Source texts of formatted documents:

--- START ---

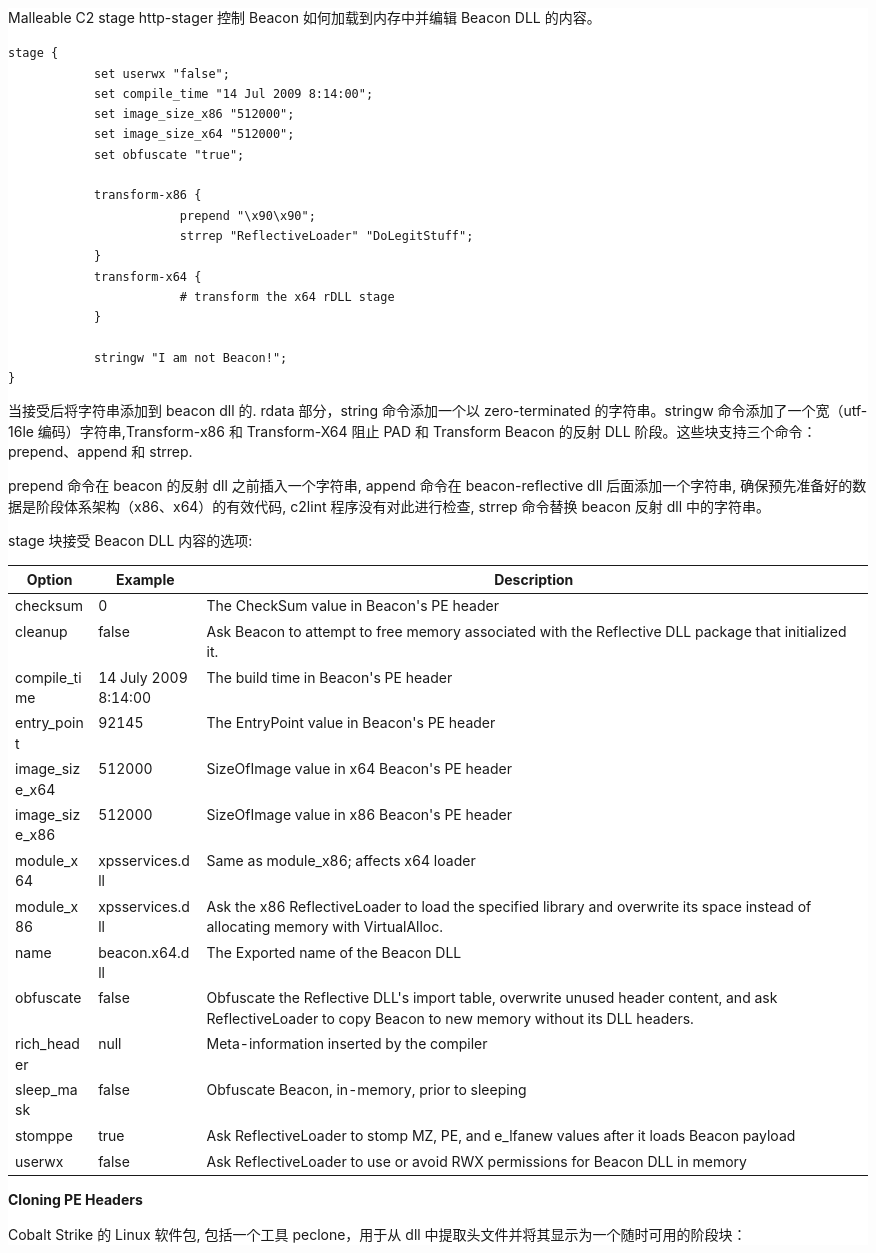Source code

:Malleable C2 stage http-stager 控制 Beacon 如何加载到内存中并编辑 Beacon DLL 的内容。

```
stage {
            set userwx "false";
            set compile_time "14 Jul 2009 8:14:00";
            set image_size_x86 "512000";
            set image_size_x64 "512000";
            set obfuscate "true";

            transform-x86 {
                        prepend "\x90\x90";
                        strrep "ReflectiveLoader" "DoLegitStuff";
            }
            transform-x64 {
                        # transform the x64 rDLL stage
            }

            stringw "I am not Beacon!";
}
```

当接受后将字符串添加到 beacon dll 的. rdata 部分，string 命令添加一个以 zero-terminated 的字符串。stringw 命令添加了一个宽（utf-16le 编码）字符串,Transform-x86 和 Transform-X64 阻止 PAD 和 Transform Beacon 的反射 DLL 阶段。这些块支持三个命令：prepend、append 和 strrep.

prepend 命令在 beacon 的反射 dll 之前插入一个字符串, append 命令在 beacon-reflective dll 后面添加一个字符串, 确保预先准备好的数据是阶段体系架构（x86、x64）的有效代码, c2lint 程序没有对此进行检查, strrep 命令替换 beacon 反射 dll 中的字符串。

stage 块接受 Beacon DLL 内容的选项:

Option | Example | Description
-|-|-|
checksum   |  0   | The CheckSum value in Beacon's PE header
cleanup  |false  |  Ask Beacon to attempt to free memory associated with the Reflective DLL package that initialized it.
compile_time   |  14 July 2009 8:14:00    | The build time in Beacon's PE header
entry_point | 92145  |  The EntryPoint value in Beacon's PE header
image_size_x64  | 512000 |  SizeOfImage value in x64 Beacon's PE header
image_size_x86  | 512000 |  SizeOfImage value in x86 Beacon's PE header
module_x64  | xpsservices.dll | Same as module_x86; affects x64 loader
module_x86  | xpsservices.dll | Ask the x86 ReflectiveLoader to load the specified library and overwrite its space instead of allocating memory with VirtualAlloc.
name   |  beacon.x64.dll   |The Exported name of the Beacon DLL
obfuscate   | false  |  Obfuscate the Reflective DLL's import table, overwrite unused header content, and ask ReflectiveLoader to copy Beacon to new memory without its DLL headers.
rich_header   | null  | Meta-information inserted by the compiler
sleep_mask   |false  |  Obfuscate Beacon, in-memory, prior to sleeping
stomppe  |true   |  Ask ReflectiveLoader to stomp MZ, PE, and e_lfanew values after it loads Beacon payload
userwx  | false   | Ask ReflectiveLoader to use or avoid RWX permissions for Beacon DLL in memory

**Cloning PE Headers**

Cobalt Strike 的 Linux 软件包, 包括一个工具 peclone，用于从 dll 中提取头文件并将其显示为一个随时可用的阶段块：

--- END ---

→ Exercise brief: Show every line of the entries above where the word "stage" occurs.

→ Expected output:
:Malleable C2 stage http-stager 控制 Beacon 如何加载到内存中并编辑 Beacon DLL 的内容。
stage {
                        # transform the x64 rDLL stage
stage 块接受 Beacon DLL 内容的选项:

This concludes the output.